____ Task data

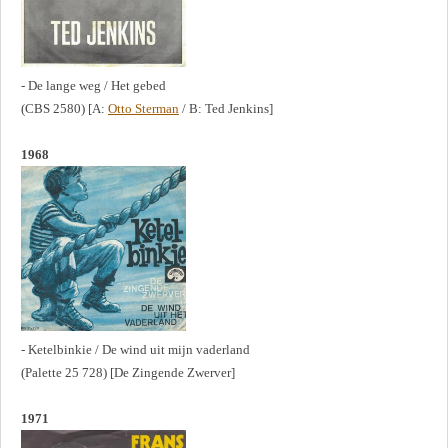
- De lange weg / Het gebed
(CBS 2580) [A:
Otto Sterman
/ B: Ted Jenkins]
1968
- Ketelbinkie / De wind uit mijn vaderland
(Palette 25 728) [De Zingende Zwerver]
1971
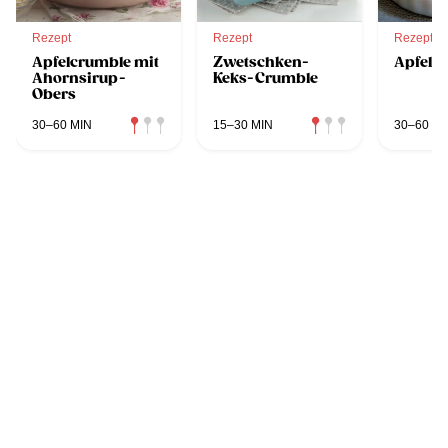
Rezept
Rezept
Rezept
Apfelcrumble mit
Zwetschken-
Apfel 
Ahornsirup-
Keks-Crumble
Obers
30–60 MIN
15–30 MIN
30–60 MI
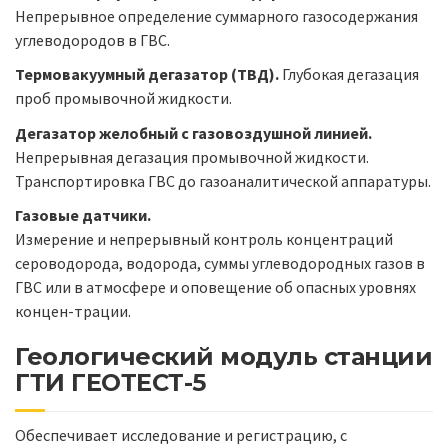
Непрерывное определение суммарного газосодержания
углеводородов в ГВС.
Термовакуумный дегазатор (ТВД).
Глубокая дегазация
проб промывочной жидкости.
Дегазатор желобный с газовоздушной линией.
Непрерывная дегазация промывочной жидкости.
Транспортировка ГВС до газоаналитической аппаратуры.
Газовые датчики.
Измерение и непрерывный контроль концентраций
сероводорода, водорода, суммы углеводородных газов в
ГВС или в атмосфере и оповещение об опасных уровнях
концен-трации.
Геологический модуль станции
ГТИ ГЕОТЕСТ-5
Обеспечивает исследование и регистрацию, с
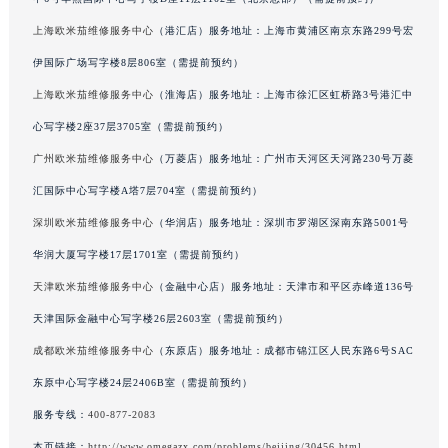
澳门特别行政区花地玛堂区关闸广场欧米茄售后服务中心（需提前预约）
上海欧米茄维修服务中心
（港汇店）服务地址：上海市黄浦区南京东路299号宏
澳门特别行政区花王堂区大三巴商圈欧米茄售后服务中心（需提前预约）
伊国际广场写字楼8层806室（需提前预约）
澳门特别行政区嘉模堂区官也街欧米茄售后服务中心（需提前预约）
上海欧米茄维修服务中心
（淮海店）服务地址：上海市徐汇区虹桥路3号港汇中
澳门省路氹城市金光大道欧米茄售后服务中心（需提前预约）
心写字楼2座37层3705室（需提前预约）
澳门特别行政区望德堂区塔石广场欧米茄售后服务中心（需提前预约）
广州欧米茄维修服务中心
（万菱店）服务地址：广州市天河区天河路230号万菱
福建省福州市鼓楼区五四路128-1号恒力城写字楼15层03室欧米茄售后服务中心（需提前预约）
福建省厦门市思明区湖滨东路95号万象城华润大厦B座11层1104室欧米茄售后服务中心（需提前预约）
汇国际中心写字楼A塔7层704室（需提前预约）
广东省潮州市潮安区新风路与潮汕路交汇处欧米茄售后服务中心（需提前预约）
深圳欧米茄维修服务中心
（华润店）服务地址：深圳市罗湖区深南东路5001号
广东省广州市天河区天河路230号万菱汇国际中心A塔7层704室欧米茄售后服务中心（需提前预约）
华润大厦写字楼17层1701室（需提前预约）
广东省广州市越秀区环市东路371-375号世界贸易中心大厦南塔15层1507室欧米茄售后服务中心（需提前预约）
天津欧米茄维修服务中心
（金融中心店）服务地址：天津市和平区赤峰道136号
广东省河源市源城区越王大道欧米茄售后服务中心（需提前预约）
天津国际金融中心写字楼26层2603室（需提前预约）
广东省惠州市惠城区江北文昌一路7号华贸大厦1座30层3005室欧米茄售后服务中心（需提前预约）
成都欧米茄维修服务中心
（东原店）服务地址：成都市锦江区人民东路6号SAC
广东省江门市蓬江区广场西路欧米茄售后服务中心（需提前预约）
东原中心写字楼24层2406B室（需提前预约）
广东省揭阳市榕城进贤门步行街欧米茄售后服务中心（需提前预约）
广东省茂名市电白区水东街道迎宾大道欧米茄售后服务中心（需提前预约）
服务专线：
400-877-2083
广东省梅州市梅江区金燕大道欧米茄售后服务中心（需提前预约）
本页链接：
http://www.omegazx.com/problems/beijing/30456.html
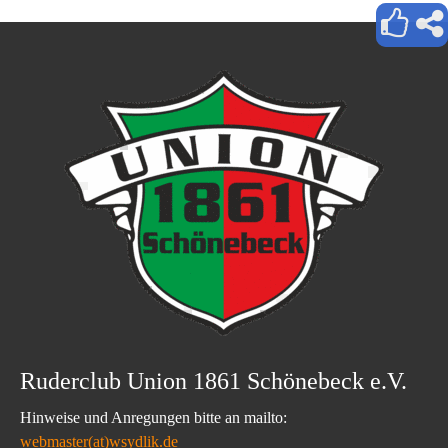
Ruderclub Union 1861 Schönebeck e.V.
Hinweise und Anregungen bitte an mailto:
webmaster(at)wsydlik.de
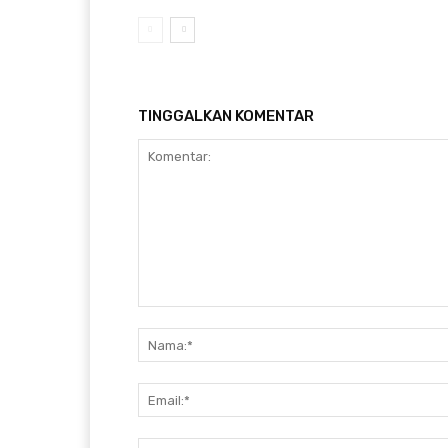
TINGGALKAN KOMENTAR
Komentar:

________

» **Job**
Pull the text from every entry above and copy each line unchanged. Leave the picture markers out of your answer.

» **Response below**
- De lange weg / Het gebed
(CBS 2580) [A:
Otto Sterman
/ B: Ted Jenkins]
1968
- Ketelbinkie / De wind uit mijn vaderland
(Palette 25 728) [De Zingende Zwerver]
1971
Rezept
Rezept
Rezept
Apfelcrumble mit
Zwetschken-
Apfel 
Ahornsirup-
Keks-Crumble
Obers
30–60 MIN
15–30 MIN
30–60 MI
Непрерывное определение суммарного газосодержания
углеводородов в ГВС.
Термовакуумный дегазатор (ТВД).
Глубокая дегазация
проб промывочной жидкости.
Дегазатор желобный с газовоздушной линией.
Непрерывная дегазация промывочной жидкости.
Транспортировка ГВС до газоаналитической аппаратуры.
Газовые датчики.
Измерение и непрерывный контроль концентраций
сероводорода, водорода, суммы углеводородных газов в
ГВС или в атмосфере и оповещение об опасных уровнях
концен-трации.
Геологический модуль станции
ГТИ ГЕОТЕСТ-5
Обеспечивает исследование и регистрацию, с
澳门特别行政区花地玛堂区关闸广场欧米茄售后服务中心（需提前预约）
上海欧米茄维修服务中心
（港汇店）服务地址：上海市黄浦区南京东路299号宏
澳门特别行政区花王堂区大三巴商圈欧米茄售后服务中心（需提前预约）
伊国际广场写字楼8层806室（需提前预约）
澳门特别行政区嘉模堂区官也街欧米茄售后服务中心（需提前预约）
上海欧米茄维修服务中心
（淮海店）服务地址：上海市徐汇区虹桥路3号港汇中
澳门省路氹城市金光大道欧米茄售后服务中心（需提前预约）
心写字楼2座37层3705室（需提前预约）
澳门特别行政区望德堂区塔石广场欧米茄售后服务中心（需提前预约）
广州欧米茄维修服务中心
（万菱店）服务地址：广州市天河区天河路230号万菱
福建省福州市鼓楼区五四路128-1号恒力城写字楼15层03室欧米茄售后服务中心（需提前预约）
福建省厦门市思明区湖滨东路95号万象城华润大厦B座11层1104室欧米茄售后服务中心（需提前预约）
汇国际中心写字楼A塔7层704室（需提前预约）
广东省潮州市潮安区新风路与潮汕路交汇处欧米茄售后服务中心（需提前预约）
深圳欧米茄维修服务中心
（华润店）服务地址：深圳市罗湖区深南东路5001号
广东省广州市天河区天河路230号万菱汇国际中心A塔7层704室欧米茄售后服务中心（需提前预约）
华润大厦写字楼17层1701室（需提前预约）
广东省广州市越秀区环市东路371-375号世界贸易中心大厦南塔15层1507室欧米茄售后服务中心（需提前预约）
天津欧米茄维修服务中心
（金融中心店）服务地址：天津市和平区赤峰道136号
广东省河源市源城区越王大道欧米茄售后服务中心（需提前预约）
天津国际金融中心写字楼26层2603室（需提前预约）
广东省惠州市惠城区江北文昌一路7号华贸大厦1座30层3005室欧米茄售后服务中心（需提前预约）
成都欧米茄维修服务中心
（东原店）服务地址：成都市锦江区人民东路6号SAC
广东省江门市蓬江区广场西路欧米茄售后服务中心（需提前预约）
东原中心写字楼24层2406B室（需提前预约）
广东省揭阳市榕城进贤门步行街欧米茄售后服务中心（需提前预约）
广东省茂名市电白区水东街道迎宾大道欧米茄售后服务中心（需提前预约）
服务专线：
400-877-2083
广东省梅州市梅江区金燕大道欧米茄售后服务中心（需提前预约）
本页链接：
http://www.omegazx.com/problems/beijing/30456.html
Ruderclub Union 1861 Schönebeck e.V.
Hinweise und Anregungen bitte an mailto:
webmaster(at)wsydlik.de
TINGGALKAN KOMENTAR
Komentar:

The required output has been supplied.